As it turns out, there is a lot to be excited about with this innovative token. Let's look at if crypto investors could benefit by signing up to join the Link Marine Corps. 

Monitoring API on a display screen.

Image source: Getty Images.

The idea behind Chainlink

When Vitalik Buterin first created Ethereum, it became a revolutionary way to transfer money seamlessly with smart contracts -- that is, code that can automatically execute an agreement between parties. However, Ethereum cannot integrate real-world data into such an agreement. Chainlink fills this gap by creating an oracle network incorporating market data, bank payments, retail payments, web APIs, backend systems, and other blockchain cryptocurrencies The setup connecting real-world APIs into smart contracts is known as an oracle network. 

Its network secures billions of dollars in value for smart contracts across the decentralized finance (DeFi) network.

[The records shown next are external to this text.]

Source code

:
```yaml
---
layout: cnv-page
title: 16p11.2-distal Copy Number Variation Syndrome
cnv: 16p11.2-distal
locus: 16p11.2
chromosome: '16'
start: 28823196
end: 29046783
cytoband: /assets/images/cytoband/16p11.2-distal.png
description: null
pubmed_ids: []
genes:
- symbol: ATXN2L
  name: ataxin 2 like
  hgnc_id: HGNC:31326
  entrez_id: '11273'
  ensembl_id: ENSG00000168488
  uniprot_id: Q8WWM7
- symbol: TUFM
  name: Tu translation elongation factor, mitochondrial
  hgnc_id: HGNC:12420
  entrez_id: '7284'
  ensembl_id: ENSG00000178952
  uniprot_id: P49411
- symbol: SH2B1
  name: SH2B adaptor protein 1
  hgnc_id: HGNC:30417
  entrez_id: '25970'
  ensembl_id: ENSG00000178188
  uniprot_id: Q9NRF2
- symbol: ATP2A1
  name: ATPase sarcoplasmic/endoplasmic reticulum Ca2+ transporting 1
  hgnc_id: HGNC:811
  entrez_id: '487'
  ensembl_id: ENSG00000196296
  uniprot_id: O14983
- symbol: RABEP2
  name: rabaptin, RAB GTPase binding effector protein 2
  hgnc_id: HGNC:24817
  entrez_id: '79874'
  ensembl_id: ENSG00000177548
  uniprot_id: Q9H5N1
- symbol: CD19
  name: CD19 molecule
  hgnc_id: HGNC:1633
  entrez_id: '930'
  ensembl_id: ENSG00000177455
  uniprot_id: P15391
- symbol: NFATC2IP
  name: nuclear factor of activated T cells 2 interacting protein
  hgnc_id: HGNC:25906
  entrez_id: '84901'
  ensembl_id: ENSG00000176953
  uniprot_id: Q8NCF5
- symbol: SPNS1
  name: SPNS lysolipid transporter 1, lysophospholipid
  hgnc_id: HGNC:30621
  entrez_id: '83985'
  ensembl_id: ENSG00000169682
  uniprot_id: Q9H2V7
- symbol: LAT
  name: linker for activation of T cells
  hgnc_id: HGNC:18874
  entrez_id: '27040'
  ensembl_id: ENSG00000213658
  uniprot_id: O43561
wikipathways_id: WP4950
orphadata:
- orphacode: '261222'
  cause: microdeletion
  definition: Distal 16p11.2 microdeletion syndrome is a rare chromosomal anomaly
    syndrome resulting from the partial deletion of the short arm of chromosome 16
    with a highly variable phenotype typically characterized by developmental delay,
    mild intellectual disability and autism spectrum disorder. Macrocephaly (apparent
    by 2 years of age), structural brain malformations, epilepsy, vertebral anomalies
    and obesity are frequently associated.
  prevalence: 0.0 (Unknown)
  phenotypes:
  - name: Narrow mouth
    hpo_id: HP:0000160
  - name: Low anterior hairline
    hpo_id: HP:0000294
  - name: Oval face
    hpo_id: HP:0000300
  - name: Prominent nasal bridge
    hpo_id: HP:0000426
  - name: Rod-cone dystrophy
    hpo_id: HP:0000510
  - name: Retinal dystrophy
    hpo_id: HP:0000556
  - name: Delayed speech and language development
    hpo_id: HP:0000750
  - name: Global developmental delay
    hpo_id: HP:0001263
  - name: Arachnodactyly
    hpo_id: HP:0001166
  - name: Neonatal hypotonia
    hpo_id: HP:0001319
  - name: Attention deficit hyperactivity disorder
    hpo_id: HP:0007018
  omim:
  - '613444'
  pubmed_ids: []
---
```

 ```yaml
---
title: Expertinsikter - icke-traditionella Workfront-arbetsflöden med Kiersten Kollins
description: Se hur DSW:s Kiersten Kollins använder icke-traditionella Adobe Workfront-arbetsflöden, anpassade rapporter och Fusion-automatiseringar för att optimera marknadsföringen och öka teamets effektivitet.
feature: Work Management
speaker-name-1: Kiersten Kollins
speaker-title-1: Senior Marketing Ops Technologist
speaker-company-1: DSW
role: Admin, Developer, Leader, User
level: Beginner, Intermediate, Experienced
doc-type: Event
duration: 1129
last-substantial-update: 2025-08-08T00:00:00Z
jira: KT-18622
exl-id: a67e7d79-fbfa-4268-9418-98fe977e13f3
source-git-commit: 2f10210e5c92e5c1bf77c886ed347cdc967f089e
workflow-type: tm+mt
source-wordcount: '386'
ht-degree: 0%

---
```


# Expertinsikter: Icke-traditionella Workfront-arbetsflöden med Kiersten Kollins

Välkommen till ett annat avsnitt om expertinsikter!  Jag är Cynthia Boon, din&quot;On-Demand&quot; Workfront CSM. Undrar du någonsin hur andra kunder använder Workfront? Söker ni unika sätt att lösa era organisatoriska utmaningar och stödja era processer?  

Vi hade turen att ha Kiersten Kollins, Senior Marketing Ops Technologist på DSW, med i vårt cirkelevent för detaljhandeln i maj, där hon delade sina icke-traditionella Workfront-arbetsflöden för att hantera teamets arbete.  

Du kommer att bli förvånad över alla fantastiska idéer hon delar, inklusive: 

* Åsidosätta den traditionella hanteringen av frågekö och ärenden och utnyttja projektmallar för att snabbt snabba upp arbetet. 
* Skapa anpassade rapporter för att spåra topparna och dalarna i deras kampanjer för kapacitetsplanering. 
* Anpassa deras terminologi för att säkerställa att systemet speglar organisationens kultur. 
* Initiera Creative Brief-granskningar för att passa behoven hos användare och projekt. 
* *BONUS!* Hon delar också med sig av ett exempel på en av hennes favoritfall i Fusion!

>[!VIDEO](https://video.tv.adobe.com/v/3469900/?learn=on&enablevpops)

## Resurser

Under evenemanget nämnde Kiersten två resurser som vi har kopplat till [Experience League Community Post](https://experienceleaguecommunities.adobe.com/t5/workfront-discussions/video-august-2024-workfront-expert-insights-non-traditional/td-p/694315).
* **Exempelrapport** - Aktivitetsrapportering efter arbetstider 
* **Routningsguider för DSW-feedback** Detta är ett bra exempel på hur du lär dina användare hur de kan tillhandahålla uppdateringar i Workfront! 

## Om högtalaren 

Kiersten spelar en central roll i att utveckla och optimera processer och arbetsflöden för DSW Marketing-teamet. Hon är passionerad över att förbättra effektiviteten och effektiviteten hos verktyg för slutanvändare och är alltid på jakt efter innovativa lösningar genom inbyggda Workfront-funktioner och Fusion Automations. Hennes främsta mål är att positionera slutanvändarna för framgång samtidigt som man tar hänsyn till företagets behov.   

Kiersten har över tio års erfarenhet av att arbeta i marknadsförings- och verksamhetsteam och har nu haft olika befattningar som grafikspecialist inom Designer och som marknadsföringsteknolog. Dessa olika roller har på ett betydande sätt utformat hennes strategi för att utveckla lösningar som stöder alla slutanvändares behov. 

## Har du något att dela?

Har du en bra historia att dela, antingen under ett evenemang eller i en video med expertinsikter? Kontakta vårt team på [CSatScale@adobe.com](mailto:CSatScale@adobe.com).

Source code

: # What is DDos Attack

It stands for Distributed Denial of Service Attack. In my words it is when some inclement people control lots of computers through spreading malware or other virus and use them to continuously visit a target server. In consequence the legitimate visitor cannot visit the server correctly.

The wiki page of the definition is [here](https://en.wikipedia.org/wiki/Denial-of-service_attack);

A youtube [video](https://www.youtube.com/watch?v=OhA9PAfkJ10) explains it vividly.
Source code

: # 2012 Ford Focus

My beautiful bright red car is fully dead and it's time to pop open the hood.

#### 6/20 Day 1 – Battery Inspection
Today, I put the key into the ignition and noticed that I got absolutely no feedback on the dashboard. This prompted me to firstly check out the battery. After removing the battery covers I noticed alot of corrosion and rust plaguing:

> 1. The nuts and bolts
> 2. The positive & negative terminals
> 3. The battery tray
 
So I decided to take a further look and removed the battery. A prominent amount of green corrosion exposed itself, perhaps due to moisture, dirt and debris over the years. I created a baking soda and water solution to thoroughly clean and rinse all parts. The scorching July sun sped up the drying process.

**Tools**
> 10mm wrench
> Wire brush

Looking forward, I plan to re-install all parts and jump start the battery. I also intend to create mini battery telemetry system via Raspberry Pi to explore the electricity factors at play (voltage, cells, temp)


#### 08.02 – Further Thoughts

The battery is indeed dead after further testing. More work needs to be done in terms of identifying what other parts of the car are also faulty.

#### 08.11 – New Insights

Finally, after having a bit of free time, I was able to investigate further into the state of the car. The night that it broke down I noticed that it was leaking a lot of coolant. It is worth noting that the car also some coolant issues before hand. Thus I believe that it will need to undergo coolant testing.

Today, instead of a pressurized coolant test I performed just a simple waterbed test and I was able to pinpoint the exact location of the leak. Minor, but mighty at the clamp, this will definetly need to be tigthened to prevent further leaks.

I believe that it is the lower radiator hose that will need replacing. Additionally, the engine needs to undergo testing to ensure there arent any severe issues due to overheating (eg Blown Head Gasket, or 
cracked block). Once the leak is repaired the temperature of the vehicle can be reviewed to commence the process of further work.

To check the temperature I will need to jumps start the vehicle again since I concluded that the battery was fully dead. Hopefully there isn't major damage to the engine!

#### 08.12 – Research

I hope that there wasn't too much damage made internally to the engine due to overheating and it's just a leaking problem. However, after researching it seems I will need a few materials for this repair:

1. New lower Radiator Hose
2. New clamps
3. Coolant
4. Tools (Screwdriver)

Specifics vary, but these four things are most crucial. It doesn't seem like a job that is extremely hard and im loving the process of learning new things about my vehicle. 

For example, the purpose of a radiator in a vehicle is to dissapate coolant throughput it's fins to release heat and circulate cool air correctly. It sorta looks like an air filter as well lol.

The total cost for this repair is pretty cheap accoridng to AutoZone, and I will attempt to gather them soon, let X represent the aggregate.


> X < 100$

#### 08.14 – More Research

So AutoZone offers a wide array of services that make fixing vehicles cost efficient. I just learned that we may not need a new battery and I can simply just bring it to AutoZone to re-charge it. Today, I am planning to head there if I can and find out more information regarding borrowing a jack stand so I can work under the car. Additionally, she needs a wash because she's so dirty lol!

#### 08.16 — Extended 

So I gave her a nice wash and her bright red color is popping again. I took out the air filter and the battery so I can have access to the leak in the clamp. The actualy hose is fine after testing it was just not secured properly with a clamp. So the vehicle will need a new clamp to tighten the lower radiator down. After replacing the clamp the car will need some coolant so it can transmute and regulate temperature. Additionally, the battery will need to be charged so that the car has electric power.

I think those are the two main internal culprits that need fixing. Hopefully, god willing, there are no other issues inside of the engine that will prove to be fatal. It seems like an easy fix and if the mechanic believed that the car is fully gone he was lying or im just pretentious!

The token is popular for cryptocurrency derivatives, contracts relating to lending and borrowing, stable coins (that is, coins requiring underlying collateral backing the asset), and cryptocurrency asset management. It is the first and most popular DeFi token and oracle network of its kind. 

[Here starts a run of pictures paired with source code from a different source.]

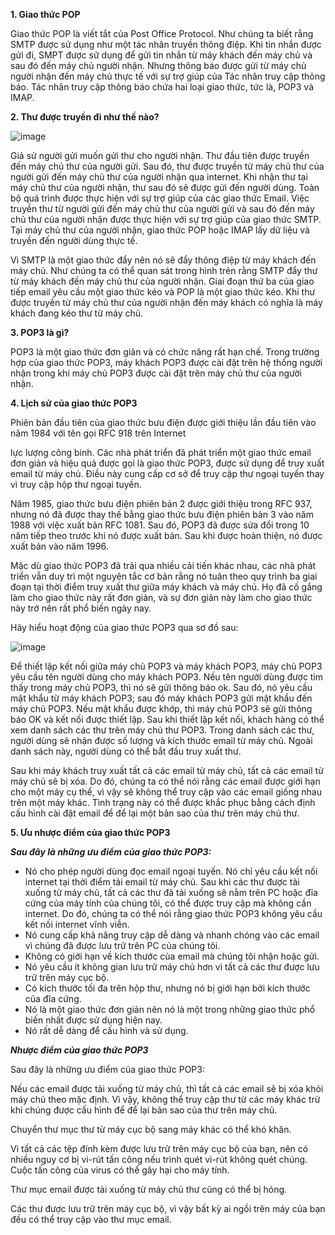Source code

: **1. Giao thức POP**

Giao thức POP là viết tắt của Post Office Protocol. Như chúng ta biết rằng SMTP được sử dụng như một tác nhân truyền thông điệp. Khi tin nhắn được gửi đi, SMPT được sử dụng để gửi tin nhắn từ máy khách đến máy chủ và sau đó đến máy chủ người nhận. Nhưng thông báo được gửi từ máy chủ người nhận đến máy chủ thực tế với sự trợ giúp của Tác nhân truy cập thông báo. Tác nhân truy cập thông báo chứa hai loại giao thức, tức là, POP3 và IMAP.

**2. Thư được truyền đi như thế nào?**

![image](https://user-images.githubusercontent.com/65167293/157800139-7dc5fb97-a81e-4a8f-9584-e0faa572f647.png)

Giả sử người gửi muốn gửi thư cho người nhận. Thư đầu tiên được truyền đến máy chủ thư của người gửi. Sau đó, thư được truyền từ máy chủ thư của người gửi đến máy chủ thư của người nhận qua internet. Khi nhận thư tại máy chủ thư của người nhận, thư sau đó sẽ được gửi đến người dùng. Toàn bộ quá trình được thực hiện với sự trợ giúp của các giao thức Email. Việc truyền thư từ người gửi đến máy chủ thư của người gửi và sau đó đến máy chủ thư của người nhận được thực hiện với sự trợ giúp của giao thức SMTP. Tại máy chủ thư của người nhận, giao thức POP hoặc IMAP lấy dữ liệu và truyền đến người dùng thực tế.

Vì SMTP là một giao thức đẩy nên nó sẽ đẩy thông điệp từ máy khách đến máy chủ. Như chúng ta có thể quan sát trong hình trên rằng SMTP đẩy thư từ máy khách đến máy chủ thư của người nhận. Giai đoạn thứ ba của giao tiếp email yêu cầu một giao thức kéo và POP là một giao thức kéo. Khi thư được truyền từ máy chủ thư của người nhận đến máy khách có nghĩa là máy khách đang kéo thư từ máy chủ.

**3. POP3 là gì?**

POP3 là một giao thức đơn giản và có chức năng rất hạn chế. Trong trường hợp của giao thức POP3, máy khách POP3 được cài đặt trên hệ thống người nhận trong khi máy chủ POP3 được cài đặt trên máy chủ thư của người nhận.

**4. Lịch sử của giao thức POP3**

Phiên bản đầu tiên của giao thức bưu điện được giới thiệu lần đầu tiên vào năm 1984 với tên gọi RFC 918 trên Internet

lực lượng công binh. Các nhà phát triển đã phát triển một giao thức email đơn giản và hiệu quả được gọi là giao thức POP3, được sử dụng để truy xuất email từ máy chủ. Điều này cung cấp cơ sở để truy cập thư ngoại tuyến thay vì truy cập hộp thư ngoại tuyến.

Năm 1985, giao thức bưu điện phiên bản 2 được giới thiệu trong RFC 937, nhưng nó đã được thay thế bằng giao thức bưu điện phiên bản 3 vào năm 1988 với việc xuất bản RFC 1081. Sau đó, POP3 đã được sửa đổi trong 10 năm tiếp theo trước khi nó được xuất bản. Sau khi được hoàn thiện, nó được xuất bản vào năm 1996.

Mặc dù giao thức POP3 đã trải qua nhiều cải tiến khác nhau, các nhà phát triển vẫn duy trì một nguyên tắc cơ bản rằng nó tuân theo quy trình ba giai đoạn tại thời điểm truy xuất thư giữa máy khách và máy chủ. Họ đã cố gắng làm cho giao thức này rất đơn giản, và sự đơn giản này làm cho giao thức này trở nên rất phổ biến ngày nay.

Hãy hiểu hoạt động của giao thức POP3 qua sơ đồ sau:

![image](https://user-images.githubusercontent.com/65167293/157800232-1522e7cb-8561-4fcb-9b58-698bf3a11316.png)

Để thiết lập kết nối giữa máy chủ POP3 và máy khách POP3, máy chủ POP3 yêu cầu tên người dùng cho máy khách POP3. Nếu tên người dùng được tìm thấy trong máy chủ POP3, thì nó sẽ gửi thông báo ok. Sau đó, nó yêu cầu mật khẩu từ máy khách POP3; sau đó máy khách POP3 gửi mật khẩu đến máy chủ POP3. Nếu mật khẩu được khớp, thì máy chủ POP3 sẽ gửi thông báo OK và kết nối được thiết lập. Sau khi thiết lập kết nối, khách hàng có thể xem danh sách các thư trên máy chủ thư POP3. Trong danh sách các thư, người dùng sẽ nhận được số lượng và kích thước email từ máy chủ. Ngoài danh sách này, người dùng có thể bắt đầu truy xuất thư.

Sau khi máy khách truy xuất tất cả các email từ máy chủ, tất cả các email từ máy chủ sẽ bị xóa. Do đó, chúng ta có thể nói rằng các email được giới hạn cho một máy cụ thể, vì vậy sẽ không thể truy cập vào các email giống nhau trên một máy khác. Tình trạng này có thể được khắc phục bằng cách định cấu hình cài đặt email để để lại một bản sao của thư trên máy chủ thư.

**5. Ưu nhược điểm của giao thức POP3**

***Sau đây là những ưu điểm của giao thức POP3:***

- Nó cho phép người dùng đọc email ngoại tuyến. Nó chỉ yêu cầu kết nối internet tại thời điểm tải email từ máy chủ. Sau khi các thư được tải xuống từ máy chủ, tất cả các thư đã tải xuống sẽ nằm trên PC hoặc đĩa cứng của máy tính của chúng tôi, có thể được truy cập mà không cần internet. Do đó, chúng ta có thể nói rằng giao thức POP3 không yêu cầu kết nối internet vĩnh viễn.
- Nó cung cấp khả năng truy cập dễ dàng và nhanh chóng vào các email vì chúng đã được lưu trữ trên PC của chúng tôi.
- Không có giới hạn về kích thước của email mà chúng tôi nhận hoặc gửi.
- Nó yêu cầu ít không gian lưu trữ máy chủ hơn vì tất cả các thư được lưu trữ trên máy cục bộ.
- Có kích thước tối đa trên hộp thư, nhưng nó bị giới hạn bởi kích thước của đĩa cứng.
- Nó là một giao thức đơn giản nên nó là một trong những giao thức phổ biến nhất được sử dụng hiện nay.
- Nó rất dễ dàng để cấu hình và sử dụng.


***Nhược điểm của giao thức POP3***

Sau đây là những ưu điểm của giao thức POP3:

Nếu các email được tải xuống từ máy chủ, thì tất cả các email sẽ bị xóa khỏi máy chủ theo mặc định. Vì vậy, không thể truy cập thư từ các máy khác trừ khi chúng được cấu hình để để lại bản sao của thư trên máy chủ.

Chuyển thư mục thư từ máy cục bộ sang máy khác có thể khó khăn.

Vì tất cả các tệp đính kèm được lưu trữ trên máy cục bộ của bạn, nên có nhiều nguy cơ bị vi-rút tấn công nếu trình quét vi-rút không quét chúng. Cuộc tấn công của virus có thể gây hại cho máy tính.

Thư mục email được tải xuống từ máy chủ thư cũng có thể bị hỏng.

Các thư được lưu trữ trên máy cục bộ, vì vậy bất kỳ ai ngồi trên máy của bạn đều có thể truy cập vào thư mục email.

How do the fundamentals look? 

Chainlink currently has a fully diluted market cap of $24.2 billion, with 441.5 million tokens mined out of a total of 1 billion. Moreover, each transaction is lightning fast -- taking 20 confirmations over five minutes. 

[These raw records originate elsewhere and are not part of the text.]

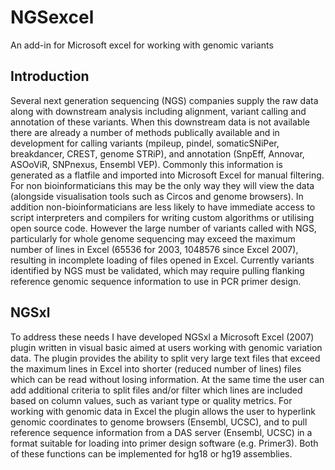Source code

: # NGSexcel
An add-in for Microsoft excel for working with genomic variants

## Introduction

Several next generation sequencing (NGS) companies supply the raw data along with downstream analysis including alignment, variant calling and annotation of these variants. When this downstream data is not available there are already a number of methods publically available and in development for calling variants (mpileup, pindel, somaticSNiPer, breakdancer, CREST, genome STRiP), and annotation (SnpEff, Annovar, ASOoViR, SNPnexus, Ensembl VEP).
Commonly this information is generated as a flatfile and imported into Microsoft Excel for manual filtering. For non bioinformaticians this may be the only way they will view the data (alongside visualisation tools such as Circos and genome browsers). In addition non-bioinformaticians are less likely to have immediate access to script interpreters and compilers for writing custom algorithms or utilising open source code.
However the large number of variants called with NGS, particularly for whole genome sequencing may exceed the maximum number of lines in Excel (65536 for 2003, 1048576 since Excel 2007), resulting in incomplete loading of files opened in Excel. Currently variants identified by NGS must be validated, which may require pulling flanking reference genomic sequence information to use in PCR primer design.

## NGSxl

To address these needs I have developed NGSxl a Microsoft Excel (2007) plugin written in visual basic aimed at users working with genomic variation data. The plugin provides the ability to split very large text files that exceed the maximum lines in Excel into shorter (reduced number of lines) files which can be read without losing information. At the same time the user can add additional criteria to split files and/or filter which lines are included based on column values, such as variant type or quality metrics.
For working with genomic data in Excel the plugin allows the user to hyperlink genomic coordinates to genome browsers (Ensembl, UCSC), and to pull reference sequence information from a DAS server (Ensembl, UCSC) in a format suitable for loading into primer design software (e.g. Primer3). Both of these functions can be implemented for hg18 or hg19 assemblies.
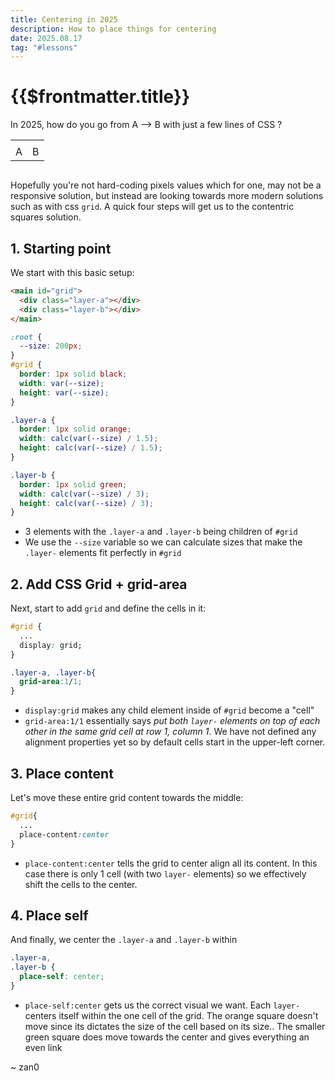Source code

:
 ```yaml
---
title: Centering in 2025
description: How to place things for centering
date: 2025.08.17
tag: "#lessons"
---
```


# {{$frontmatter.title}}

<Badge :text="$frontmatter.date" />
<Badge :text="$frontmatter.tag" />

In 2025, how do you go from A --> B with just a few lines of CSS ?

<table>
  <tr style="border:none">
    <td style="border:none"><ConcentricSquares class="base" /></td>
    <td style="border:none"><ConcentricSquares /></td>
  </tr>
  <tr style="background-color:transparent;border:none">
    <td style="border:none">A</td>
    <td style="border:none">B</td>
  </tr>  
</table>
<div style="display:flex;gap:1rem">

</div>

Hopefully you're not hard-coding pixels values which for one, may not be a responsive solution, but instead are looking towards more modern solutions such as with css `grid`. A quick four steps will get us to the contentric squares solution.

<style>
#concentric-squares.base{
  display:block;
  place-content:initial;

  & .layer-a, & .layer-b{
    grid-area:auto;
    place-self:initial;
  }
}
#concentric-squares.grid{
  display:grid;
  place-content:initial;

  & .layer-a, & .layer-b{
    grid-area:1/1;
    place-self:initial;
  }
}
#concentric-squares.place-content{
  display:grid;
  place-content:center;

  & .layer-a, & .layer-b{
    grid-area:1/1;
    place-self:initial;
  }
}
#concentric-squares.place-self{
  display:grid;
  place-content:initial;

  & .layer-a, & .layer-b{
    grid-area:1/1;
    place-self:center;
  }
}


</style>

## 1. Starting point

We start with this basic setup:

<ConcentricSquares class="base" />

```html
<main id="grid">
  <div class="layer-a"></div>
  <div class="layer-b"></div>
</main>
```

```css
:root {
  --size: 200px;
}
#grid {
  border: 1px solid black;
  width: var(--size);
  height: var(--size);
}

.layer-a {
  border: 1px solid orange;
  width: calc(var(--size) / 1.5);
  height: calc(var(--size) / 1.5);
}

.layer-b {
  border: 1px solid green;
  width: calc(var(--size) / 3);
  height: calc(var(--size) / 3);
}
```

- 3 elements with the `.layer-a` and `.layer-b` being children of `#grid`
- We use the `--size` variable so we can calculate sizes that make the `.layer-` elements fit perfectly in `#grid`

## 2. Add CSS Grid + grid-area

Next, start to add `grid` and define the cells in it:

<ConcentricSquares class="grid" />

```css
#grid {
  ...
  display: grid;
}

.layer-a, .layer-b{
  grid-area:1/1;
}
```

- `display:grid` makes any child element inside of `#grid` become a "cell"
- `grid-area:1/1` essentially says _put both `layer-` elements on top of each other in the same grid cell at row 1, column 1_. We have not defined any alignment properties yet so by default cells start in the upper-left corner.

## 3. Place content

Let's move these entire grid content towards the middle:

<ConcentricSquares class="place-content" />

```css
#grid{
  ...
  place-content:center
}
```

- `place-content:center` tells the grid to center align all its content. In this case there is only 1 cell (with two `layer-` elements) so we effectively shift the cells to the center.

## 4. Place self

And finally, we center the `.layer-a` and `.layer-b` within

<ConcentricSquares class="place-self" />

```css
.layer-a,
.layer-b {
  place-self: center;
}
```

- `place-self:center` gets us the correct visual we want. Each `layer-` centers itself within the one cell of the grid. The orange square doesn't move since its dictates the size of the cell based on its size.. The smaller green square does move towards the center and gives everything an even link

~ zan0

However, since the token is mostly used for processing large-capital movements on DeFI networks, evaluating its ability for everyday consumer transactions isn't really applicable yet. By the way, Binance is currently part of the Chainlink ecosystem -- using the oracle token on its Smart Chain and saving developers the time they'd otherwise spend building their own.

Unlike Bitcoin, Chainlink uses a proof of stake (PoS) protocol, which means there are no advanced cryptic puzzles miners need to solve to process network transactions -- significantly reducing Chainlink's environmental footprint. The downside is that people mine or validate block transactions based on how many tokens they own. In fact, 125 wallets control as much as 80% of Chainlink -- making the token extremely susceptible to price manipulation (mainly to the upside).

So what's the verdict?

The best part about Chainlink is that it has utility outside the cryptocurrency realm as well. Right now, Alphabet (GOOGL 0.79%) is using Chainlink to develop hybrid blockchain applications on Google Cloud. Overall, due to its limited supply, high utility, solid potential, and widespread adoption among the DeFi community, Chainlink is a token investors can count on.

In the future, I see programmable money forming the basis of consumer transactions. And since Ethereum currently does not have the ability to process smart contracts in the real world, Chainlink would undoubtedly play a pivotal role by "linking" such transactions to real-world data for settlement, causing its price to go up. If there's one cryptocurrency to buy on the dip in the bear market, it'd be Chainlink.